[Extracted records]
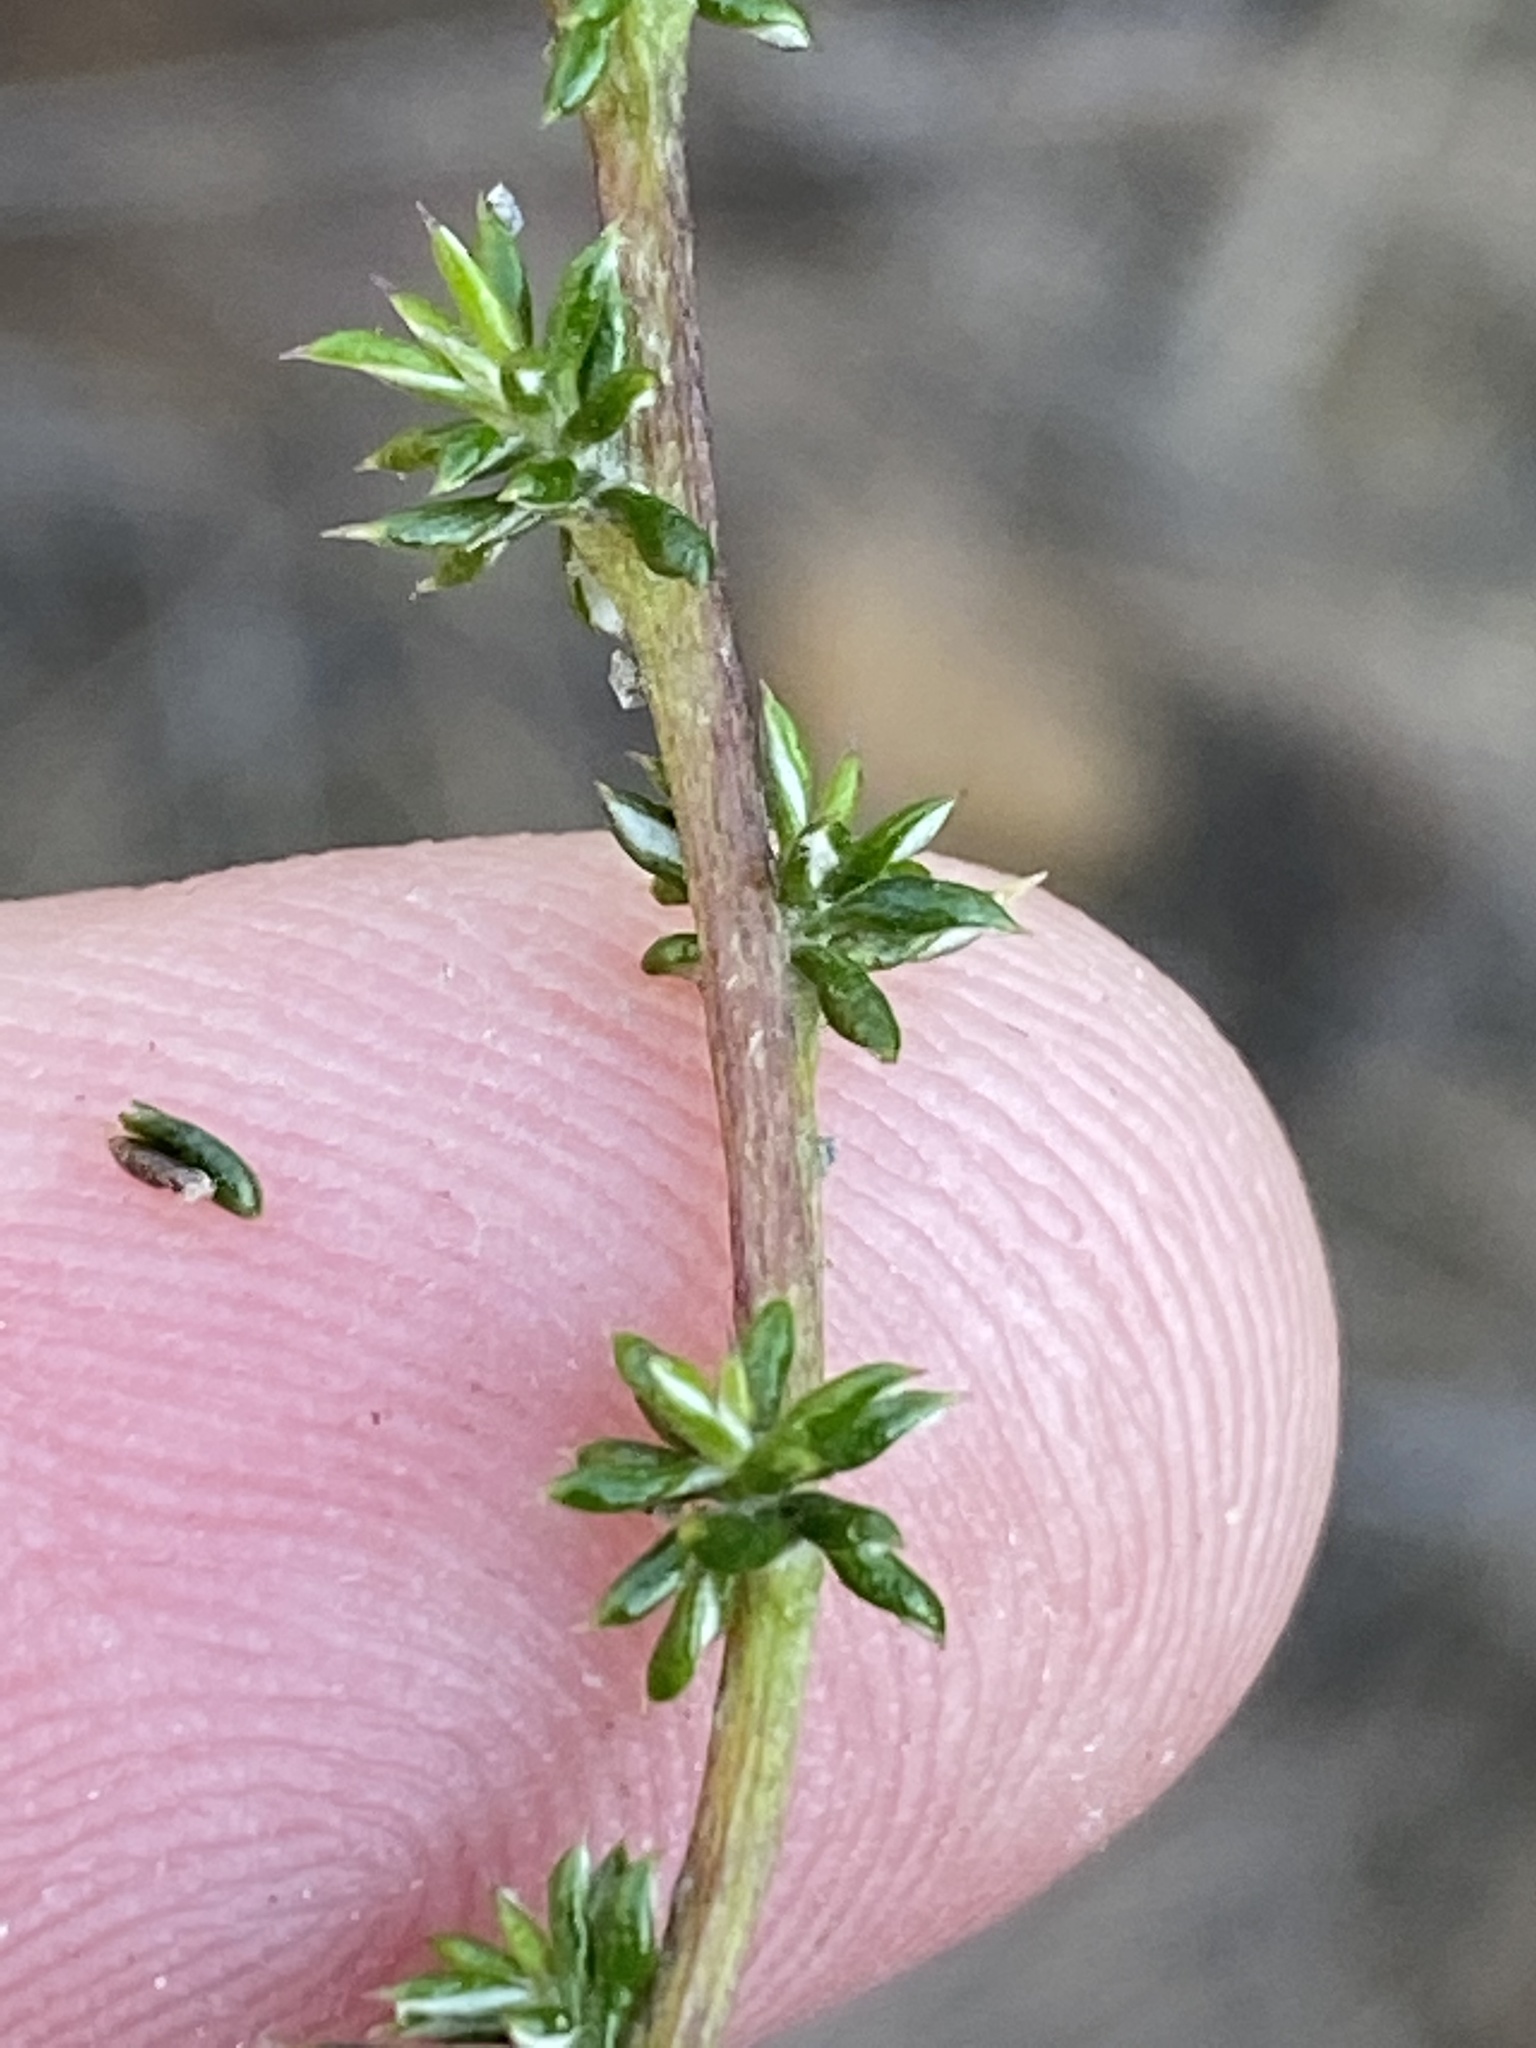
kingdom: Plantae
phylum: Tracheophyta
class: Magnoliopsida
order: Asterales
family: Asteraceae
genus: Metalasia
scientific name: Metalasia densa
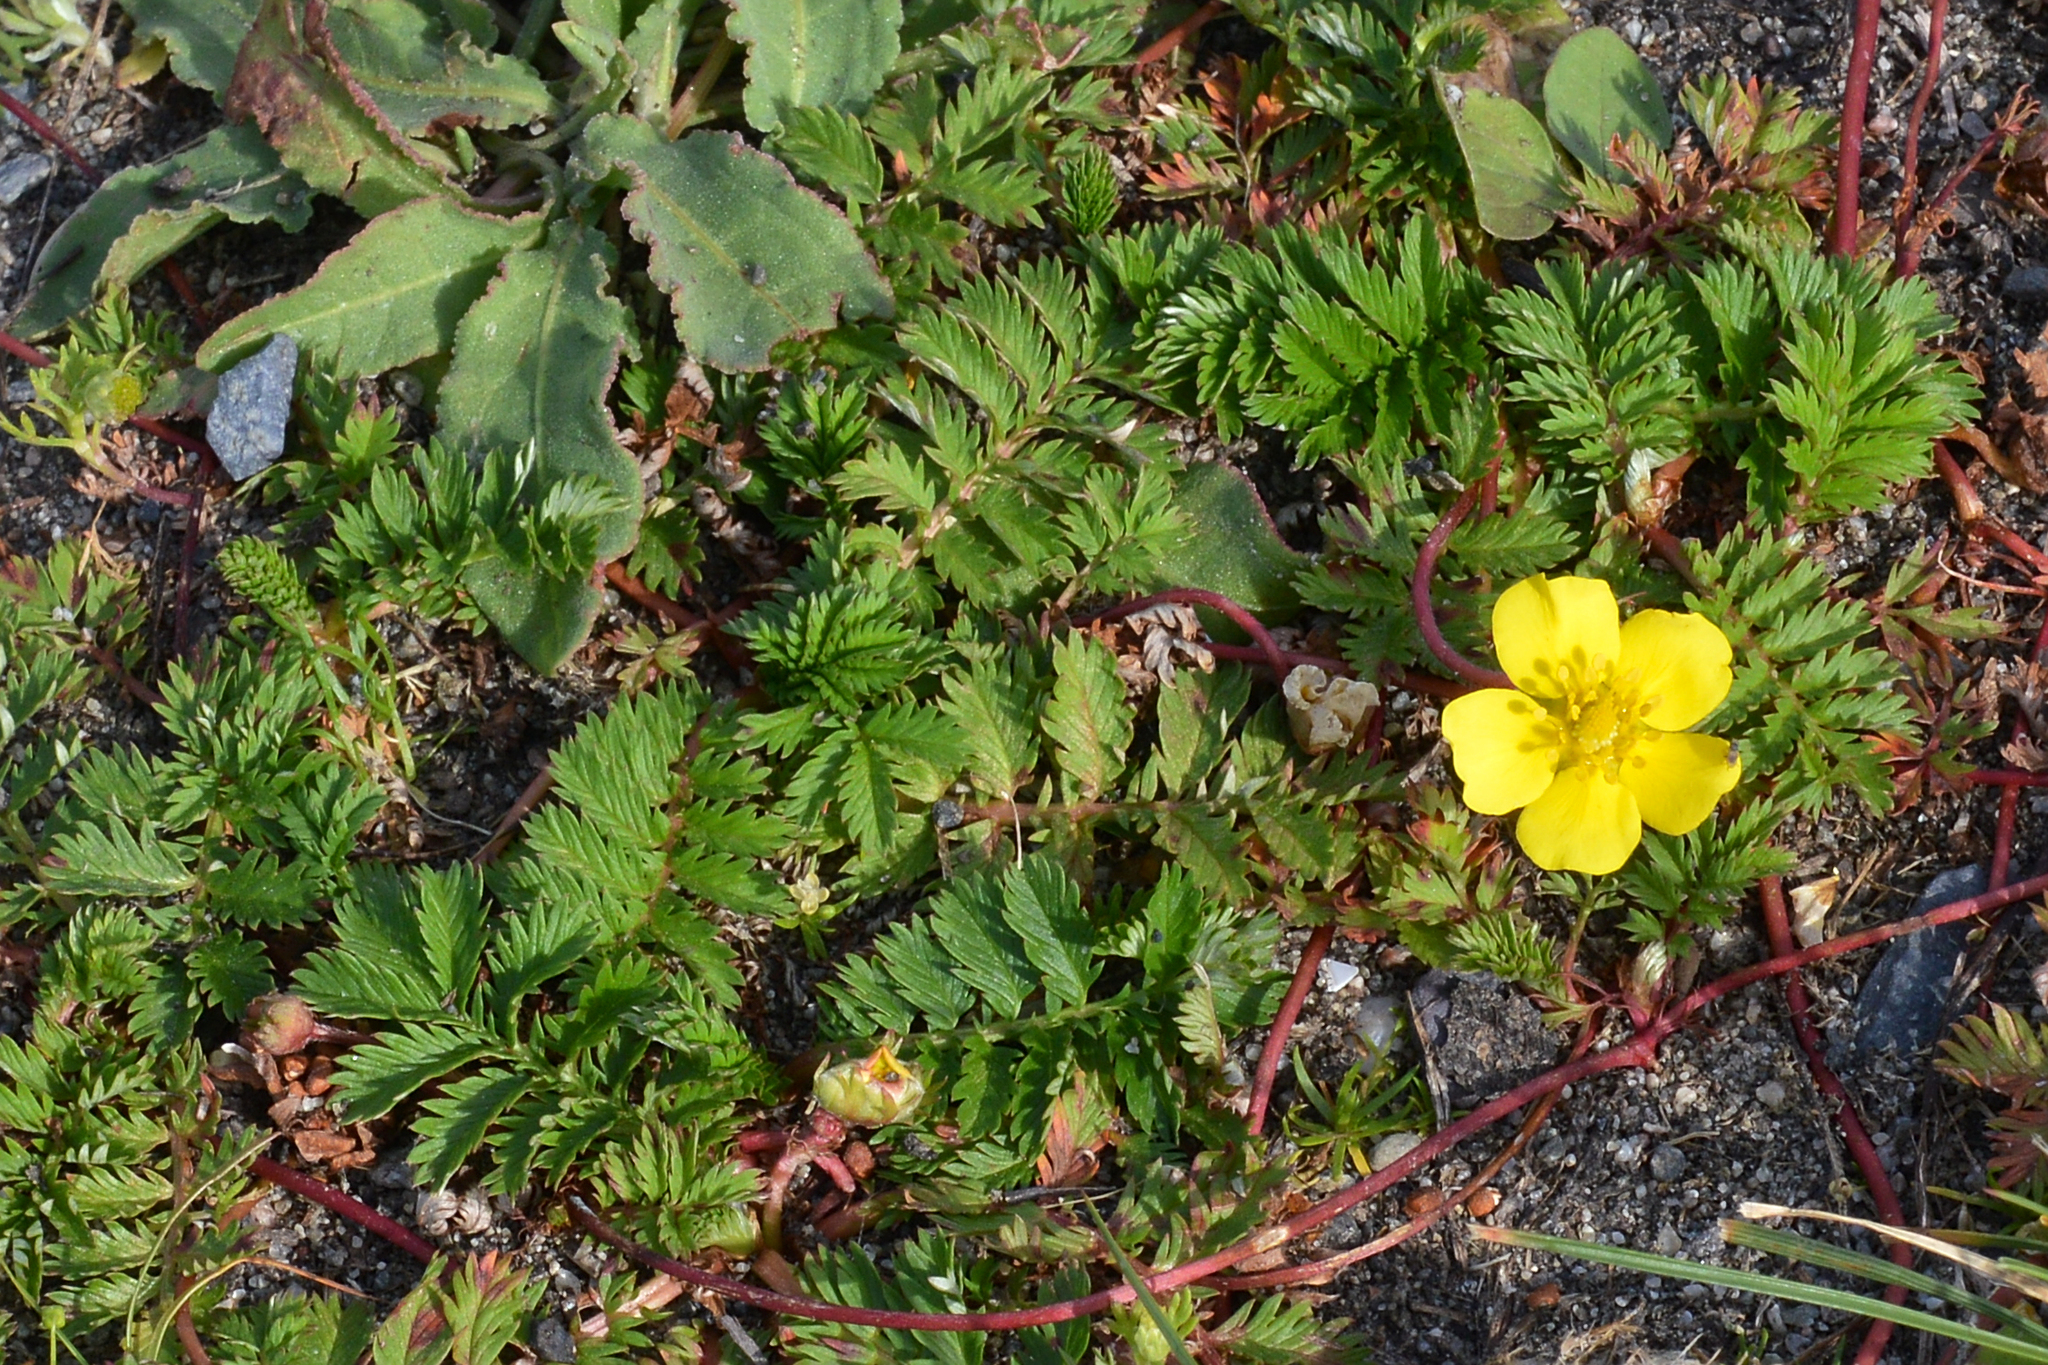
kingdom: Plantae
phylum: Tracheophyta
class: Magnoliopsida
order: Rosales
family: Rosaceae
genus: Argentina
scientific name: Argentina anserina
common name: Common silverweed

Aim of the task: Collect every line of the records above that contains the word "name", and copy each such line in full.

Answer for this exercise:
scientific name: Metalasia densa
scientific name: Argentina anserina
common name: Common silverweed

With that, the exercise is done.